The appellant sought access to 911 call recordings and other records of telephone calls relating to a charge laid against him. At issue in this appeal are records of 911 calls made by two individuals other than the appellant, to which the police denied access, in full, on the basis of section 38(b) (personal privacy) of the Municipal Freedom of Information and Protection of Privacy Act. The adjudicator upholds the police’s decision to withhold the records in full.

Decision Content

 

ORDER MO-3305

Appeal MA15-35

Toronto Police Services Board

April 21, 2016

Summary: The appellant sought access to 911 call recordings and other records of telephone calls relating to a charge laid against him. At issue in this appeal are records of 911 calls made by two individuals other than the appellant, to which the police denied access, in full, on the basis of section 38(b) (personal privacy) of the Municipal Freedom of Information and Protection of Privacy Act . The adjudicator upholds the police’s decision to withhold the records in full.

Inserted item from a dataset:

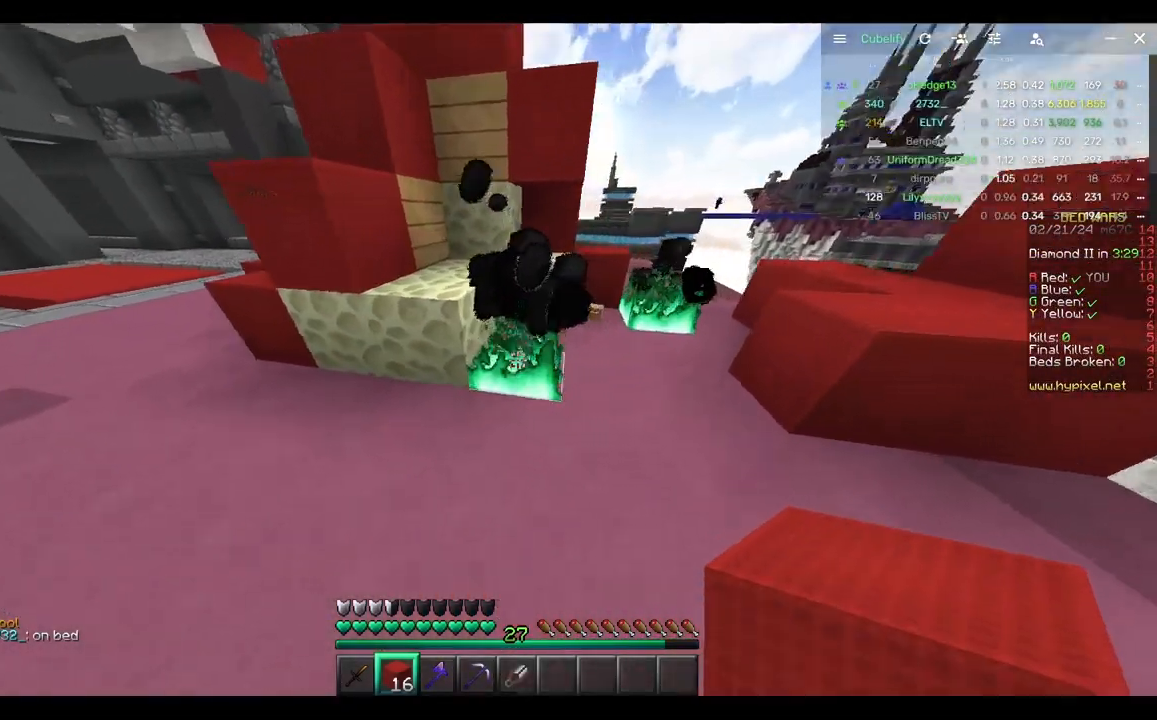
{"keys": ["a"], "mouse": ["left"], "events": [[150, "w", "down"], [250, "mouse_left", "up"], [367, "d", "up"], [367, "mouse_left", "down"], [400, "a", "down"], [467, "w", "up"]]}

Statutes Considered: Municipal Freedom of Information and Protection of Privacy Act , R.S.O. 1990, c. M.56 , as amended, ss 2(1) (definition of “personal information”), 14(2)(d), 14(3)(b), 38(b).

OVERVIEW:

[1]  The appellant made a request to the Toronto Police Services Board (the police) under the Municipal Freedom of Information and Protection of Privacy Act  (the Act ) for access to call recordings relating to a criminal charge that was laid against him. Specifically, the appellant sought audio recordings of 911 calls made by him and by two other named individuals (the affected parties), recordings of calls made between police staff at a particular division, and a recording of a phone call between an identified police officer and one of the individuals named in his request.

[2]  The police issued a decision granting the appellant partial access to the requested records. The police granted full access to three audio recordings of 911 calls made by the appellant. The police denied access, in full, to five audio recordings of 911 calls made by other individuals, citing the discretionary exemption at section 38 (b) of the Act  (denial of access to own information), with reference to the presumption against disclosure at section 14(3)(b) (investigation into possible violation of law).

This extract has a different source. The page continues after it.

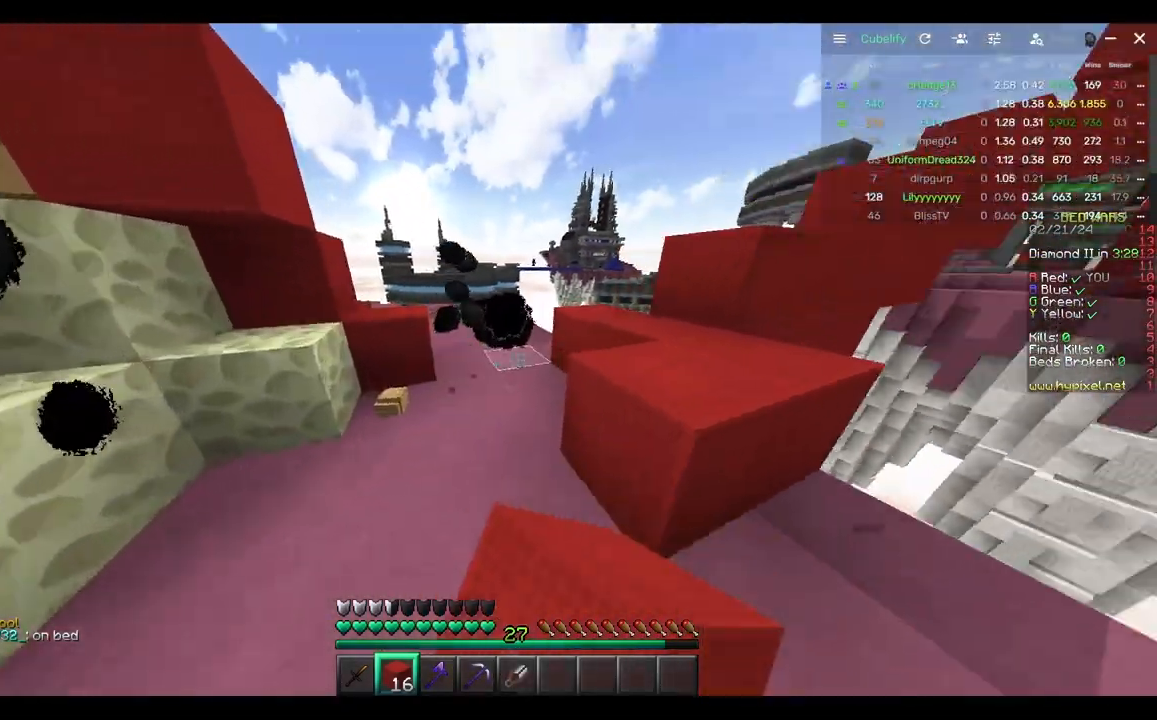
{"keys": ["a", "w"], "mouse": [], "events": [[33, "mouse_left", "up"], [133, "w", "down"]]}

[3]  The police also advised that there exist no audio recordings of conversations held by police staff at the specified division.

[4]  The appellant appealed the police’s decision to this office. He particularly objected to the police’s decision to withhold the 911 audio recordings of other individuals, based on the claim he already possesses transcripts of the calls. The appellant reported that the charge against him was later withdrawn, and that he requires access to the records in order to address a violation of his rights relating to the charge. He also clarified that although he has transcripts of the 911 calls contained in the records, he requires the call recordings in order to verify the accuracy of the transcripts.

[5]  As no mediation was possible, this appeal was transferred to the adjudication stage of the appeal process for an inquiry under the Act . During my inquiry I sought and received representations from the police and the appellant, which were exchanged in accordance with this office’s Code of Procedure and Practice Direction 7.

[6]  In this order, I uphold the police’s decision to withhold, in full, the audio recordings of the affected parties’ 911 calls.

RECORDS:

[7]  At issue in this appeal are five records. Each record contains an audio recording of a 911 call made by one of the two affected parties.

ISSUES:

  1. Do the records contain “personal information” as defined in section 2(1) and, if so, to whom does it relate?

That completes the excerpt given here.